◆ Requirement
Leave out the pictures and restate every entry word for word.

Start of Block

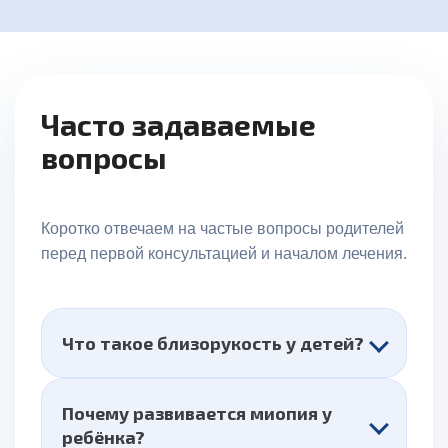
Часто задаваемые
вопросы
Коротко отвечаем на частые вопросы родителей
перед первой консультацией и началом лечения.
Что такое близорукость у детей?
Почему развивается миопия у
ребёнка?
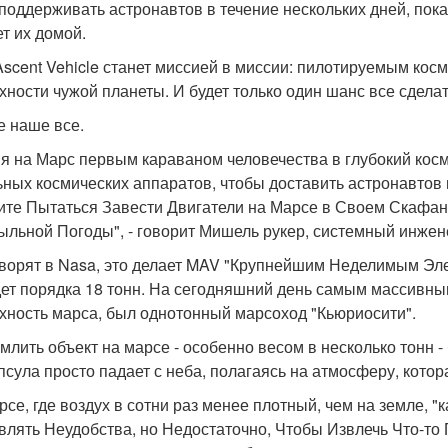
 поддерживать астронавтов в течение нескольких дней, пока
ет их домой.
Ascent Vehicle станет миссией в миссии: пилотируемым кос
хности чужой планеты. И будет только один шанс все сдела
е наше все.
я на Марс первым караваном человечества в глубокий косм
ьных космических аппаратов, чтобы доставить астронавтов и
ите Пытаться Завести Двигатели на Марсе в Своем Скафан
ыльной Погоды", - говорит Мишель рукер, системный инжен
оворят в Nasa, это делает MAV "Крупнейшим Неделимым Эле
дет порядка 18 тонн. На сегодняшний день самым массивны
хность марса, был однотонный марсоход "Кьюриосити".
млить объект на марсе - особенно весом в несколько тонн - 
апсула просто падает с неба, полагаясь на атмосферу, котор
рсе, где воздух в сотни раз менее плотный, чем на земле, 
влять Неудобства, но Недостаточно, Чтобы Извлечь Что-то 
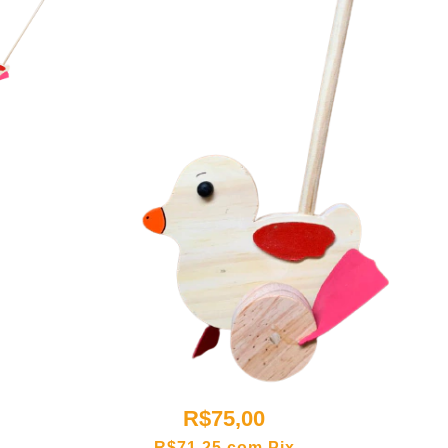
R$75,00
R$71,25
com
Pix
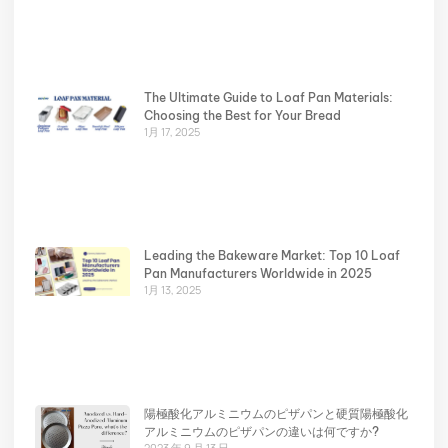
The Ultimate Guide to Loaf Pan Materials:
Choosing the Best for Your Bread
1月 17, 2025
Leading the Bakeware Market: Top 10 Loaf
Pan Manufacturers Worldwide in 2025
1月 13, 2025
陽極酸化アルミニウムのピザパンと硬質陽極酸化
アルミニウムのピザパンの違いは何ですか?
2023 年 9 月 13 日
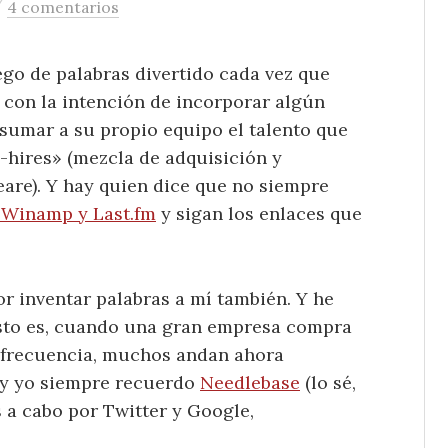
/
4 comentarios
go de palabras divertido cada vez que
con la intención de incorporar algún
, sumar a su propio equipo el talento que
i-hires» (mezcla de adquisición y
eare). Y hay quien dice que no siempre
 Winamp y Last.fm
y sigan los enlaces que
r inventar palabras a mí también. Y he
Esto es, cuando una gran empresa compra
n frecuencia, muchos andan ahora
y yo siempre recuerdo
Needlebase
(lo sé,
 a cabo por Twitter y Google,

End of Block

◆ Result below
Часто задаваемые
вопросы
Коротко отвечаем на частые вопросы родителей
перед первой консультацией и началом лечения.
Что такое близорукость у детей?
Почему развивается миопия у
ребёнка?
 поддерживать астронавтов в течение нескольких дней, пока
ет их домой.
Ascent Vehicle станет миссией в миссии: пилотируемым кос
хности чужой планеты. И будет только один шанс все сдела
е наше все.
я на Марс первым караваном человечества в глубокий косм
ьных космических аппаратов, чтобы доставить астронавтов и
ите Пытаться Завести Двигатели на Марсе в Своем Скафан
ыльной Погоды", - говорит Мишель рукер, системный инжен
оворят в Nasa, это делает MAV "Крупнейшим Неделимым Эле
дет порядка 18 тонн. На сегодняшний день самым массивны
хность марса, был однотонный марсоход "Кьюриосити".
млить объект на марсе - особенно весом в несколько тонн - 
апсула просто падает с неба, полагаясь на атмосферу, котор
рсе, где воздух в сотни раз менее плотный, чем на земле, 
влять Неудобства, но Недостаточно, Чтобы Извлечь Что-то 
R$75,00
R$71,25
com
Pix
The Ultimate Guide to Loaf Pan Materials:
Choosing the Best for Your Bread
1月 17, 2025
Leading the Bakeware Market: Top 10 Loaf
Pan Manufacturers Worldwide in 2025
1月 13, 2025
陽極酸化アルミニウムのピザパンと硬質陽極酸化
アルミニウムのピザパンの違いは何ですか?
2023 年 9 月 13 日
/
4 comentarios
go de palabras divertido cada vez que
con la intención de incorporar algún
, sumar a su propio equipo el talento que
i-hires» (mezcla de adquisición y
eare). Y hay quien dice que no siempre
 Winamp y Last.fm
y sigan los enlaces que
r inventar palabras a mí también. Y he
Esto es, cuando una gran empresa compra
n frecuencia, muchos andan ahora
y yo siempre recuerdo
Needlebase
(lo sé,
 a cabo por Twitter y Google,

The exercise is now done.